___ TASK DATA

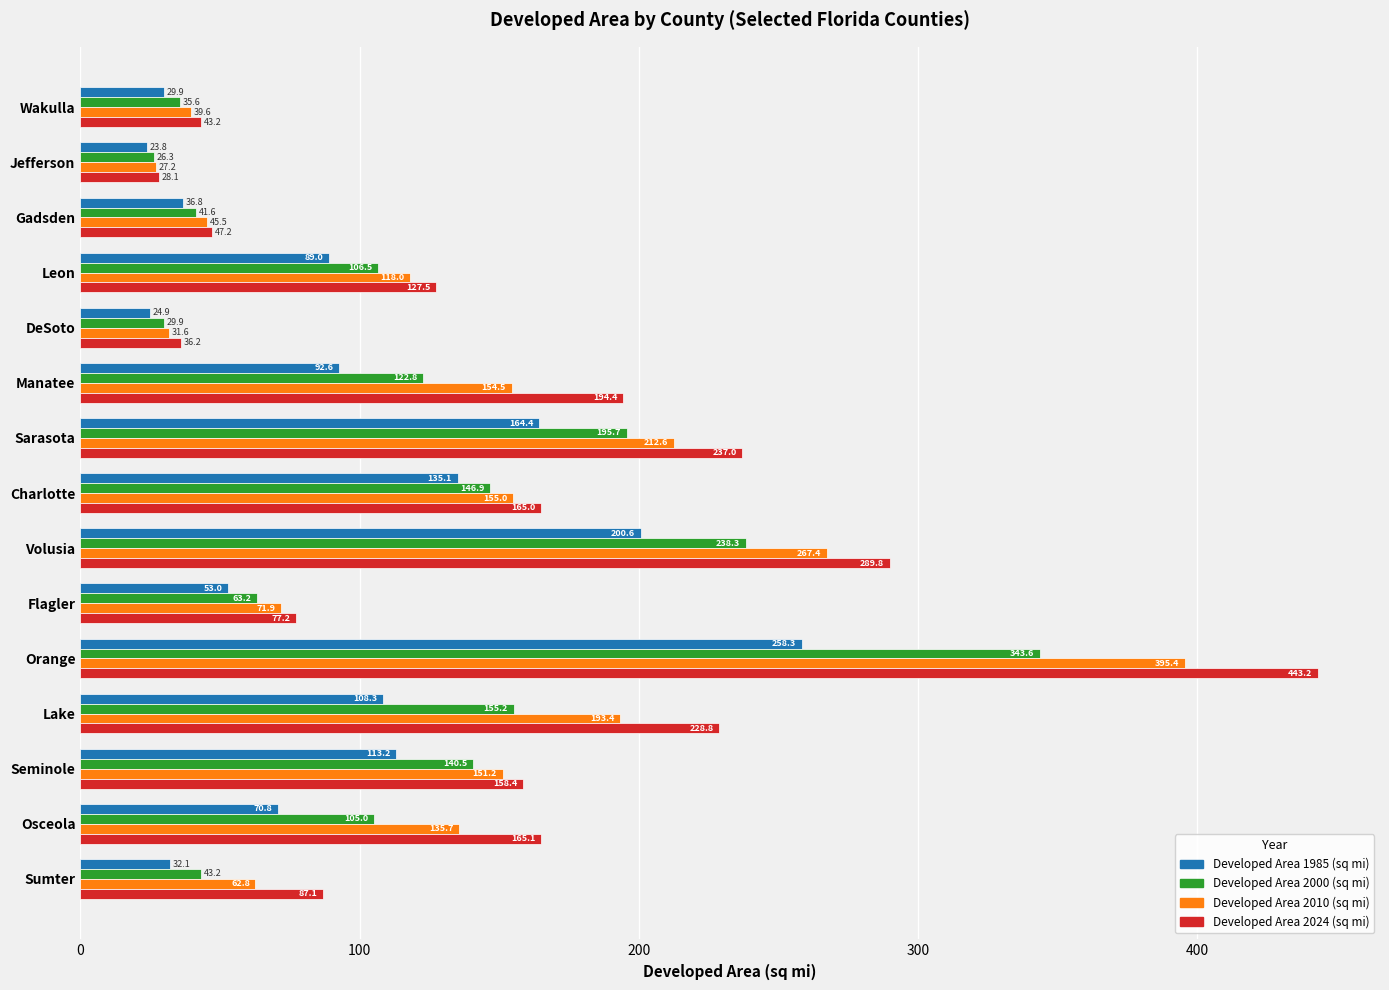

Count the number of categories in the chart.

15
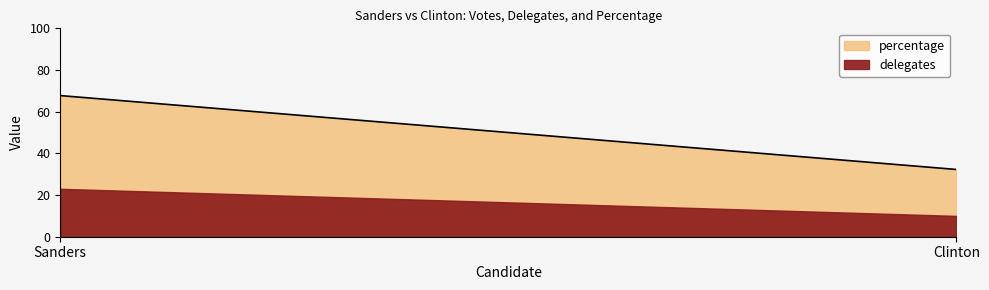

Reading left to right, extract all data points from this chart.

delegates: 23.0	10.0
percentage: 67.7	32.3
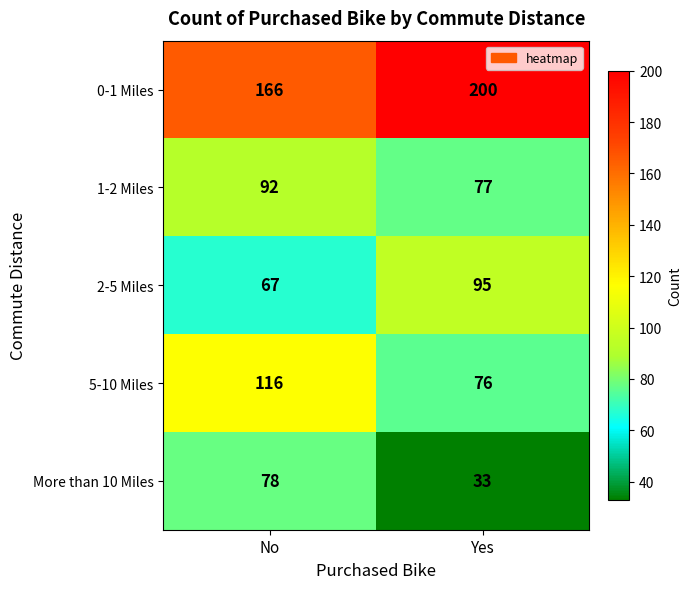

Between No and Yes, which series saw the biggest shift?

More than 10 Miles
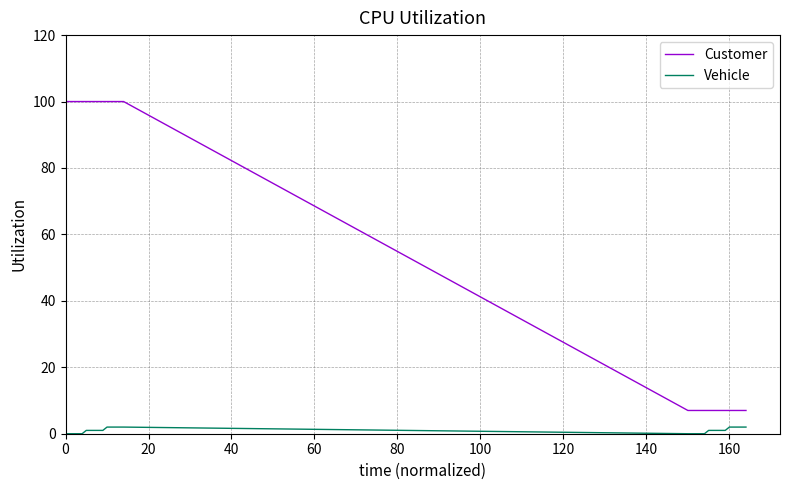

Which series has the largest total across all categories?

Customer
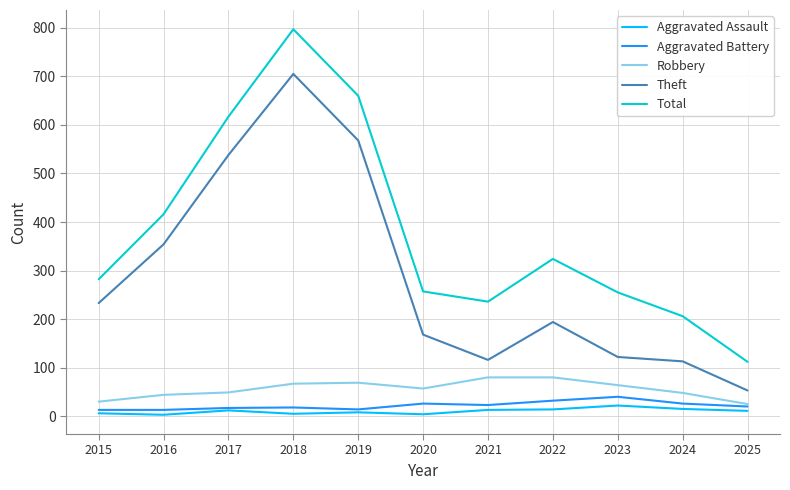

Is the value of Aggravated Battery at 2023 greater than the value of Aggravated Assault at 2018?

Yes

______

Could you reproduce every one of the records above line for line, with the pictures left out?

Count the number of categories in the chart.

15

Reading left to right, extract all data points from this chart.

delegates: 23.0	10.0
percentage: 67.7	32.3

Between No and Yes, which series saw the biggest shift?

More than 10 Miles

Which series has the largest total across all categories?

Customer

Is the value of Aggravated Battery at 2023 greater than the value of Aggravated Assault at 2018?

Yes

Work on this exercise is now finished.